• **EXERCISE DESCRIPTION**: Your output should be exactly the lines from the one containing "index mcp: (193, 128)" through the final line of the following data, please, with no pictures.

(Stored items from a collection)

•••••

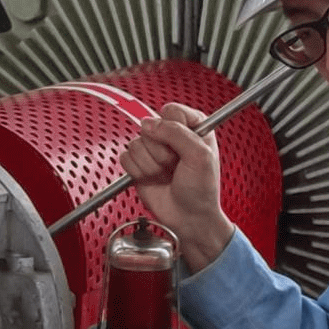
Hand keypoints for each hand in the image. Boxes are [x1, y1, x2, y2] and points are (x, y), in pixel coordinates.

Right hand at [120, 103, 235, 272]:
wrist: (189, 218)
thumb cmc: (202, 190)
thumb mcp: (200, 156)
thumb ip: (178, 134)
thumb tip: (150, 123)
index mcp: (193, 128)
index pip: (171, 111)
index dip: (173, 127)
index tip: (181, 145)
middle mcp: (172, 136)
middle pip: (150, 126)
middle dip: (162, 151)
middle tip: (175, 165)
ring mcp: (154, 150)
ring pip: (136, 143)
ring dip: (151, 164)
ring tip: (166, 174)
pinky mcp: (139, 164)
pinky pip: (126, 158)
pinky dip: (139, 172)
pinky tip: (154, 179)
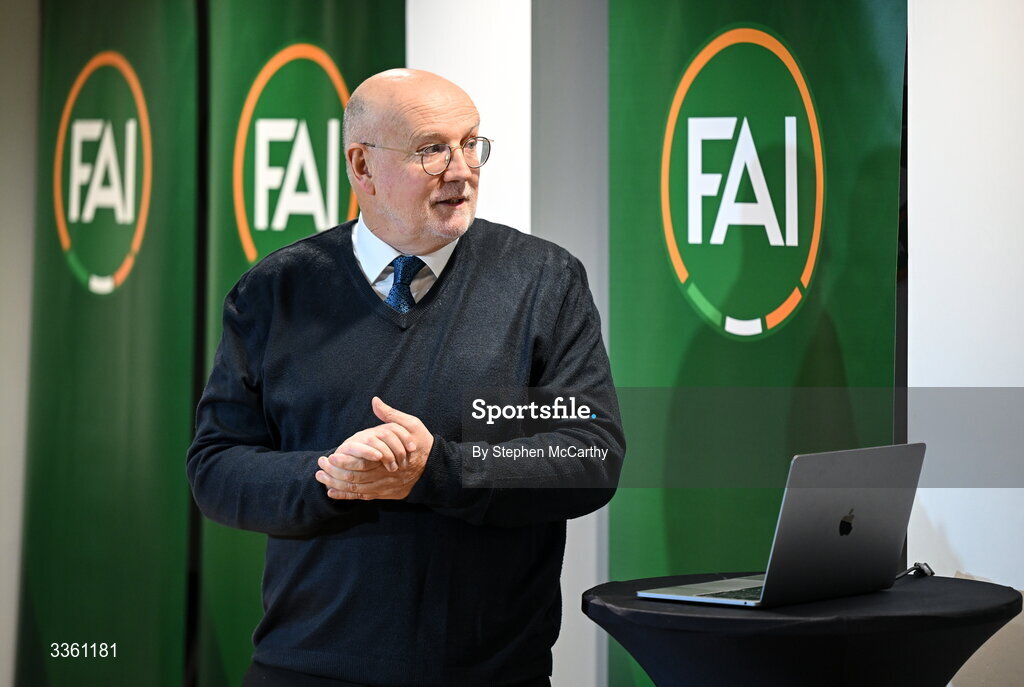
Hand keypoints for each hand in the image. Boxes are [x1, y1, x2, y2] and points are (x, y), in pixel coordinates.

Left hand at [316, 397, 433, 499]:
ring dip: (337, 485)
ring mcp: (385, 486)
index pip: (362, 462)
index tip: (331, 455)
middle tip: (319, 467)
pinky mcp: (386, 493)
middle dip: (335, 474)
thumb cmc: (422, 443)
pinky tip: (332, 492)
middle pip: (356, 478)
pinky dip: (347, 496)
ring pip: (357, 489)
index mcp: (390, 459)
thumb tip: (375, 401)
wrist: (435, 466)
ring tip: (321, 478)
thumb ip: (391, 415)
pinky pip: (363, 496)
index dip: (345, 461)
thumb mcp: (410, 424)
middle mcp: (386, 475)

•••••

• **ANSWER SECTION**:
index mcp: (193, 128)
index pip: (171, 111)
index dip: (173, 127)
index tip: (181, 145)
middle mcp: (172, 136)
middle pip: (150, 126)
middle dip: (162, 151)
middle tip: (175, 165)
ring mcp: (154, 150)
ring pip: (136, 143)
ring dip: (151, 164)
ring tip: (166, 174)
pinky mcp: (139, 164)
pinky pip: (126, 158)
pinky dip: (139, 172)
pinky tip: (154, 179)
Hand keypoints for each hand in the image. Boxes are [x1, y1, x2, y2] and points are (x, y), in pixel coordinates.

Left hand at [316, 397, 433, 499]:
ring dip: (337, 485)
ring mcp: (385, 486)
index pip: (362, 462)
index tip: (331, 455)
middle tip: (319, 467)
pinky mcp: (386, 493)
middle dip: (335, 474)
thumb cmc: (422, 443)
pinky tip: (332, 492)
middle pip: (356, 478)
pinky dip: (347, 496)
ring pip: (357, 489)
index mcp: (390, 459)
thumb tip: (375, 401)
wrist: (435, 466)
ring tip: (321, 478)
thumb ip: (391, 415)
pinky pip: (363, 496)
index dip: (345, 461)
thumb mcp: (410, 424)
middle mcp: (386, 475)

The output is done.